TASK TO COMPLETE:
Answer these questions about the book review below.
(a) Which three years does the plot summary link?
(b) Which three people had met the Doctor before his amnesia?
(c) What does Fitz admit the Doctor shares with everyone?

PASSAGE FOR REVIEW:

────────────────────

Tuesday 28 June 2011

Emotional Chemistry by Simon A. Forward

Plot: Just what is it that links Russia in 1812, 2024 and 5000? The Doctor, Fitz and Trix become embroiled in a dangerous tale of time travel and the lengths two people will go to for love. With so many years between them, will Dusha and Kinzhal tear the world apart to find each other?

Top Doc: Frustratingly the Doctor appears in about five (short) scenes until halfway through the book and considering the wealth of characters involved he feels horribly like an extra in his own series. Once he bursts in on Kinzhal, it feels like he has finally entered the book. Once he does get involved however the characterisation is as good as we have see lately, with a shocking trip down memory lane as he meets up with three people (Aphrodite, Bugayev and Kinzhal) who have all met him before his amnesia. He is always bothering the authorities and having a gun pointed at him, despite the novelty, is a familiar scene for the Doctor. His thinking is rarely able to keep up with his feet. His life has been touched by remarkable people lately. He lights up people’s lives with his eye, mind and thoughts. His battle of wills against Garudin is great because it shows how strong willed he is compared to everyone else in the book. When learning that people already have a preconception of who he is, he grows increasingly childish, refusing to conform to other people’s perception of him. He feels it undermines his sense of self. The idea of him defiantly arguing the case for the Magellan and their wish to break the rules and have a child feels so right. Even if he had his memories, would he care to remember them? He considers the possibility that maybe he is an alien with the ability to change his appearance. It is strange to see him so emotional, affected as he is by the strength of two extremely powerful empaths. Fitz admits that the Doctor shares a sort of chemistry with everyone.

────────────────────

DATA TO EXAMINE:
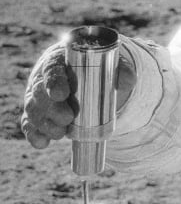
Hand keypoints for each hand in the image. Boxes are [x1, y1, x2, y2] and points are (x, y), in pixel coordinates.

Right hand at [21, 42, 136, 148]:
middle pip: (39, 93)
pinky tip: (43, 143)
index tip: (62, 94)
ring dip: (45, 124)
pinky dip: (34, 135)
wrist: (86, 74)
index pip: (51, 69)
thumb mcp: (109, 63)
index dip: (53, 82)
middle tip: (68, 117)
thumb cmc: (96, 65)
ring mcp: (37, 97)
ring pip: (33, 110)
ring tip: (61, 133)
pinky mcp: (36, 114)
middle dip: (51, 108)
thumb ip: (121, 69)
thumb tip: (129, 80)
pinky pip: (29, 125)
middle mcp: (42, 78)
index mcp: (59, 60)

────────────────────

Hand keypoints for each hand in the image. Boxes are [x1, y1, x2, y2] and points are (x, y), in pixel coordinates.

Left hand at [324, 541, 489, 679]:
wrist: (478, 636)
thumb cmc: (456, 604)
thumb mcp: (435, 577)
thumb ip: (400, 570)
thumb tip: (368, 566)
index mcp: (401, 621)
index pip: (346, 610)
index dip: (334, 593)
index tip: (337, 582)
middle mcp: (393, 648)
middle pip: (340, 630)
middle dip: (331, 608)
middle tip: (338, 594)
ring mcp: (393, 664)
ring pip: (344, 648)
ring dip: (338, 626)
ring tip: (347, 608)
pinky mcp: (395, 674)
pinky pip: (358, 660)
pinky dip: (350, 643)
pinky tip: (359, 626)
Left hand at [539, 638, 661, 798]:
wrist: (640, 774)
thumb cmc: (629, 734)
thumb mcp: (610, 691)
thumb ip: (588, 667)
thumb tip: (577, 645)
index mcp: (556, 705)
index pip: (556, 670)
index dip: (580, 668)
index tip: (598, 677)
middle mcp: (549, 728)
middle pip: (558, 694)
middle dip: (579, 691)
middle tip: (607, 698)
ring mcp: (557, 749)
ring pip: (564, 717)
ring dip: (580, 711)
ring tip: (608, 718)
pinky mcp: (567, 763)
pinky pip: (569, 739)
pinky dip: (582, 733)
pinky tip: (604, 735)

────────────────────

FINISHED EXERCISE:
(a) 1812, 2024 and 5000
(b) Aphrodite, Bugayev and Kinzhal
(c) A sort of chemistry